January 4th, 2010 - 12:15
Thanks for your post!:) I was looking for a dompdf version already prepared to be used with special Arial font characters and I’ve finally found it. I tried to generate my own Arial font as I read how to do that on other blogs, but I had no success.
So now I’m glad I found your post, but..
I think there’s a problem with Arial bold. When I open my dompdf generated pdf, Adobe Reader says “The font ‘ArialBold’ contains a bad /BBox” and bold text appears like normal.
Any idea why is this happening?
Thank you!
January 6th, 2010 - 09:47
I’m glad that you found something, you could use on my site! :)
Yeah, that’s right, there seems to be a problem with the bold font. I haven’t seen that before now, because I don’t get that error when opening the generated file in Preview for Mac.
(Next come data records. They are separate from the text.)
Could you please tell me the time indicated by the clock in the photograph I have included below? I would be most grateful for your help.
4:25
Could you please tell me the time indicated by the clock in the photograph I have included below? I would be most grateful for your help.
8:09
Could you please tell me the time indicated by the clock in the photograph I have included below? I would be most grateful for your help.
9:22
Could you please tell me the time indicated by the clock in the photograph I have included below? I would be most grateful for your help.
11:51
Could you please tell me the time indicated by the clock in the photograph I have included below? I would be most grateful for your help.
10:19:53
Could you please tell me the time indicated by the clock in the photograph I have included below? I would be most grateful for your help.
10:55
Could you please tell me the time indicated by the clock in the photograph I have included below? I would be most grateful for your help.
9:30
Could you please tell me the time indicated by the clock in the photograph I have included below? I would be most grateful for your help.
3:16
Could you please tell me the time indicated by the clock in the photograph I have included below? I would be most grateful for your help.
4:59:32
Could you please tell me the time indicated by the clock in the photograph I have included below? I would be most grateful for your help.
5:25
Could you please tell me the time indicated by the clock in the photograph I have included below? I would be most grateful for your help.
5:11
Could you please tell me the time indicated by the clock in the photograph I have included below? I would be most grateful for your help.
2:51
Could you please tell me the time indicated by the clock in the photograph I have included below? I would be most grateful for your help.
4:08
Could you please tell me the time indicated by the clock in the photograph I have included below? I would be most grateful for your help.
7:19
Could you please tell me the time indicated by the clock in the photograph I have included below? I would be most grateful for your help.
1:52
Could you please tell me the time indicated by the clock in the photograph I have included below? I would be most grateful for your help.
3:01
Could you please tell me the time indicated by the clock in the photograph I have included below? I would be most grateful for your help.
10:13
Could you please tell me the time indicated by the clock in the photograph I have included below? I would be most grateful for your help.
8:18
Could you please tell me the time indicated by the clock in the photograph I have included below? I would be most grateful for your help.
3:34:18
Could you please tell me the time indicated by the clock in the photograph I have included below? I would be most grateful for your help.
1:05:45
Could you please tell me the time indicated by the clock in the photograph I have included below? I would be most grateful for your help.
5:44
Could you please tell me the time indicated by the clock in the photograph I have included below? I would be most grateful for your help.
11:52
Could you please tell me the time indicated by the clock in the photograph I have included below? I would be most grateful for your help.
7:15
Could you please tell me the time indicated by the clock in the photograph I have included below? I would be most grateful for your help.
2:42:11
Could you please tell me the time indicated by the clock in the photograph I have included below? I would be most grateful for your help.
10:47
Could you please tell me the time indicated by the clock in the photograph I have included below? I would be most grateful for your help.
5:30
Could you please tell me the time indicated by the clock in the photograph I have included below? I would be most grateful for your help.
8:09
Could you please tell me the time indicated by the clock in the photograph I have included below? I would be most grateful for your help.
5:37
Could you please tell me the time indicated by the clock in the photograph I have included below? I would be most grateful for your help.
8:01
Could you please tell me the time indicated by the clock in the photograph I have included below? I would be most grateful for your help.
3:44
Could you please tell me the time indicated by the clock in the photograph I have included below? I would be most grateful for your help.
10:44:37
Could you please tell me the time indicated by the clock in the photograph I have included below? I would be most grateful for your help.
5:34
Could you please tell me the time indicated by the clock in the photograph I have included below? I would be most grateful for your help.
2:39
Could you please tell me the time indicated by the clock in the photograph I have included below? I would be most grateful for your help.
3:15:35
I’ll try to play around with the different parameters for ttf2ufm program and see if I can figure something out.
January 13th, 2010 - 16:56
Thank you Michael!
Would be great to hear from you again with the solution! :)
January 20th, 2010 - 09:25
HI
When I tried to use this version on DOMPDF
text was generated as Arial
However I dont know why the images are not getting shown on page?
it shows small red cross where image should be
But using earlier version i.e. dompdf-0.5.1 I could see images properly
Please help
January 23rd, 2010 - 12:16
Hi Rash,
That sounds like a really strange problem! I just tried to do a test with my modified library, but I was unable to reproduce the problem you’re talking about. I tried to add a simple PNG image, and it rendered without any problems. Maybe it could be a problem with your HTML? – You’re welcome to send me your script and I’ll take a look at it.